Let us suppose for a moment that all the other elements of your offer are quoted at your “target” level, as defined in phase 3 (see chapter 4). The price quoted initially can then be defined thanks to two “thresholds”:

  1. The competitiveness threshold. We are talking here about the threshold beyond which the supplier would be eliminated from the negotiating process. Depending on probable offers from competitors, the customer’s negotiating methods, and the relationship established, you need to gamble and accept a certain degree of risk.
  2. The credibility threshold. This threshold falls into place, depending on two criteria. First, you need to calculate the percentage price reduction that can be envisaged during the negotiating process but that remains reasonable and credible to the customer. This percentage may vary from 1% to 30%, depending on the sector, the country, and the customer. Quite clearly, your knowledge and awareness are crucial to the success of the negotiations. Can you imagine a seller offering a 30% discount to a Swiss industrialist during discussions, or, on the other hand, limiting his price adjustment to 1.5% when dealing with a negotiator from the Middle East? Thus the credibility threshold is an essential safeguard. It is calculated as follows:

credibility threshold = minimum price / (1 − acceptable percentage reduction).

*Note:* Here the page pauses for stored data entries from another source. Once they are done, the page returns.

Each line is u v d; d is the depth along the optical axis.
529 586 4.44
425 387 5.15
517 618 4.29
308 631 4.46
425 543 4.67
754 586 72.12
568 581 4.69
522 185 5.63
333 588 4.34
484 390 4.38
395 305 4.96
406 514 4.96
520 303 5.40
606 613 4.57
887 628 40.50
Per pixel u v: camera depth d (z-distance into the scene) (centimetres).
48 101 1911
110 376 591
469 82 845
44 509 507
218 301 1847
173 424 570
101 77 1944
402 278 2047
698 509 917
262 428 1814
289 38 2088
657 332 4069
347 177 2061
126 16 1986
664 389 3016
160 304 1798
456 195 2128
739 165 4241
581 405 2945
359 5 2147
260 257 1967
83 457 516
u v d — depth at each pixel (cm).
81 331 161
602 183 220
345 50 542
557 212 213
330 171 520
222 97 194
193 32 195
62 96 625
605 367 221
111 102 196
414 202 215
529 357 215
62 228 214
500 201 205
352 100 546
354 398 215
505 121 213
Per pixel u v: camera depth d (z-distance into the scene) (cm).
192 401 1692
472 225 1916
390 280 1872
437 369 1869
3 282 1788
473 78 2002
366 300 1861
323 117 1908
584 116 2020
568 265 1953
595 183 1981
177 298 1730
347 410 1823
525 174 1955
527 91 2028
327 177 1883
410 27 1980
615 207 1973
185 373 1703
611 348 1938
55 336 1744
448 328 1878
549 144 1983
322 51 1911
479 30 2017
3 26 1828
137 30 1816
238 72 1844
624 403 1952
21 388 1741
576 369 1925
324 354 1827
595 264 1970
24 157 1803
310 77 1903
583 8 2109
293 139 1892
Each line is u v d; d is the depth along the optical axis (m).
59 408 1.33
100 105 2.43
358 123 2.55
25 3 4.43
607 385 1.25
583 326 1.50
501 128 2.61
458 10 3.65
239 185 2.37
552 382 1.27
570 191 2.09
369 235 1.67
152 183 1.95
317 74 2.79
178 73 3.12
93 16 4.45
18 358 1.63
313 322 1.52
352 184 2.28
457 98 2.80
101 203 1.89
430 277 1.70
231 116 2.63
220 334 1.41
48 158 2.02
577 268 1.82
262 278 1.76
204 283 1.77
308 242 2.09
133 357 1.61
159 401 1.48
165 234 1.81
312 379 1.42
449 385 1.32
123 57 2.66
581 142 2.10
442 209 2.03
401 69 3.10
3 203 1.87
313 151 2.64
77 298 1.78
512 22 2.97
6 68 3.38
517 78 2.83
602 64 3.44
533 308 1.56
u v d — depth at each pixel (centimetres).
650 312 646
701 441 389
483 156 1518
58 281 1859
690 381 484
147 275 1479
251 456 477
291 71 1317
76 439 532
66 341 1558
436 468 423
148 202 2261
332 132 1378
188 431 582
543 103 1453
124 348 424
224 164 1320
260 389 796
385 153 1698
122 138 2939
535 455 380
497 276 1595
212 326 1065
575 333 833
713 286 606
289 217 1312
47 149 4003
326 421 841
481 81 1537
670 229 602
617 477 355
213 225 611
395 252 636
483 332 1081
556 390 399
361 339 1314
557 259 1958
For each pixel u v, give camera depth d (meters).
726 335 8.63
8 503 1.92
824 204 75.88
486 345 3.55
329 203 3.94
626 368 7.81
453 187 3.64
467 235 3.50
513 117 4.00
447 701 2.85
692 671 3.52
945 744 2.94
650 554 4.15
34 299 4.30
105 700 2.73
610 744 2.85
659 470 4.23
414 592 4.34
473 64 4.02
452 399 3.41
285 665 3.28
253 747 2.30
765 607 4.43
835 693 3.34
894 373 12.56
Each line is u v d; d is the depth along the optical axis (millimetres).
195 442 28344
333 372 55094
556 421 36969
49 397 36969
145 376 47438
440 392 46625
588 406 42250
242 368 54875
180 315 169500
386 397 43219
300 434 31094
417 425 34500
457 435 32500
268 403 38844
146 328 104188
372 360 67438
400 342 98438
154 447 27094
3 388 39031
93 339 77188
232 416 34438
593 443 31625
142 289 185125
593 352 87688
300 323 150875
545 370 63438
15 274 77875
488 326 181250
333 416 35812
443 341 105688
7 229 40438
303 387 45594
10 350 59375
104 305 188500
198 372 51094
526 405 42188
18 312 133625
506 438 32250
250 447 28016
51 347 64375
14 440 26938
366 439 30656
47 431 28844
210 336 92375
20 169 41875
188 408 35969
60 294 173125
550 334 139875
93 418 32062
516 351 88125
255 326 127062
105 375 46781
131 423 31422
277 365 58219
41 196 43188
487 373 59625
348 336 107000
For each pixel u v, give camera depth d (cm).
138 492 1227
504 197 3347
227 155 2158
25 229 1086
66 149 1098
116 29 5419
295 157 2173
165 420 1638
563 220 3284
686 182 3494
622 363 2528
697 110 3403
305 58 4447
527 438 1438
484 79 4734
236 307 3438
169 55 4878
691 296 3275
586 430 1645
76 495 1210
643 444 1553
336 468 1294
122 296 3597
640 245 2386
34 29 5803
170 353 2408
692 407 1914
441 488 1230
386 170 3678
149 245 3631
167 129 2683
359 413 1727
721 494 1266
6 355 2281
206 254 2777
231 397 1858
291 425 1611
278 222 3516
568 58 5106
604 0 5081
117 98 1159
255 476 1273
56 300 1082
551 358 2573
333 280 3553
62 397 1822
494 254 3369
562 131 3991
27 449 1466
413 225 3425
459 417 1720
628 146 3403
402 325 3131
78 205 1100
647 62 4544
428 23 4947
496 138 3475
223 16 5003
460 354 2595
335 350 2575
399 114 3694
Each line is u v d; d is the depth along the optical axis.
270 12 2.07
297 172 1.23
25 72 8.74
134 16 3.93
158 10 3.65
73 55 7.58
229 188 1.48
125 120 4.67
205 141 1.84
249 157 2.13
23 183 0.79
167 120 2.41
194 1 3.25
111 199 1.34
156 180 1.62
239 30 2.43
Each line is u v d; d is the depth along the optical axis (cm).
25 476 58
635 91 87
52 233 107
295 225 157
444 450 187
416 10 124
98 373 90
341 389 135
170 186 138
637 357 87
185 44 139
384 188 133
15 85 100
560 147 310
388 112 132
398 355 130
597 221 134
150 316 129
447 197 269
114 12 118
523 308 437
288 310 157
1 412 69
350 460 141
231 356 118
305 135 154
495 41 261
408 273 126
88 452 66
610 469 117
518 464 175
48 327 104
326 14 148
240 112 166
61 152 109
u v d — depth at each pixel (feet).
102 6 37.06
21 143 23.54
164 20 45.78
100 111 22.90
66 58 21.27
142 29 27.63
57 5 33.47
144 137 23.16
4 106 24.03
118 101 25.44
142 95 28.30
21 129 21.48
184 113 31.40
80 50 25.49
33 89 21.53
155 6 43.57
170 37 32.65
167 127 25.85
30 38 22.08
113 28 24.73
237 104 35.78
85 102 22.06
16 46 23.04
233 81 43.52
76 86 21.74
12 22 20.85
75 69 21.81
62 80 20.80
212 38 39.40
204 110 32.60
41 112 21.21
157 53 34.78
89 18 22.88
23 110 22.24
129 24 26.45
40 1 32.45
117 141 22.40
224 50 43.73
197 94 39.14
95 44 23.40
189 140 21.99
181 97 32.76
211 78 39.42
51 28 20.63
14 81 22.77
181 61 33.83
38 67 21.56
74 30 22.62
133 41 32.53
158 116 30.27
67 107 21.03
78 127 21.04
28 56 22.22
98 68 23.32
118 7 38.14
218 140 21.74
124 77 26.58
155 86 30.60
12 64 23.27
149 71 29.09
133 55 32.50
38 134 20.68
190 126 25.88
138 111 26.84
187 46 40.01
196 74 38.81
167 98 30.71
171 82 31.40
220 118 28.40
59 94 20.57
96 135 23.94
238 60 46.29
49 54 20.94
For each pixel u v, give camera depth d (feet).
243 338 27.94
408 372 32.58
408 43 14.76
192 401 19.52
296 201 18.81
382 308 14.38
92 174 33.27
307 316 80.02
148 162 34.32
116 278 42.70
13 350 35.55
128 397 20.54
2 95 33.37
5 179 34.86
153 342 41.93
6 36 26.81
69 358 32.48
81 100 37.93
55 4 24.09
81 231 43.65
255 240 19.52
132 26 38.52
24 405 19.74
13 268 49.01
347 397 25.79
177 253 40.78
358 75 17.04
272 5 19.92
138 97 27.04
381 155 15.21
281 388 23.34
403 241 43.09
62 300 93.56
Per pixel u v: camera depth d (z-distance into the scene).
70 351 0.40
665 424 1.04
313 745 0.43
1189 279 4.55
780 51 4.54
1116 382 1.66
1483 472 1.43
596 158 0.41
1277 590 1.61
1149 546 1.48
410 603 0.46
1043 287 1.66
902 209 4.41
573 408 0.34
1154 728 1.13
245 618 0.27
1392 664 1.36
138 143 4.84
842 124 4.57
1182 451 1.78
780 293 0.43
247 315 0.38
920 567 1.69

For example, if the price set as your bottom line (phase 4; see chapter 4) is $80 and the acceptable percentage reduction is 20%, then the “credibility threshold” is $100. By setting your first offer at $99, you know that under no circumstances will you have to justify a reduction of more than 20%.

The credibility threshold is also—and above all—evaluated according to the seller’s ability to deploy credible arguments to justify her opening bid. Thus preparation of your initial demands must go hand in hand with preparation of the arguments that will allow you to justify them.

Once you have calculated the “credibility threshold” and the “competitiveness threshold,” your opening bid must be set just below the lower of those two thresholds.

Suppose, for example, that you have a target price of $8.70 and a bottom line of $8.00, with a credibility threshold of $10.00 and a competitiveness threshold of $9.30. It will be in your interest to pitch your first offer at about $9.25. For the buyer, the approach is slightly different. Any target price quoted must actually create maximum tension on the supplier’s side. So you need to go beyond your target and her bottom line, while doing so to an extent that is sufficiently reasonable to allow a compromise to be reached later on.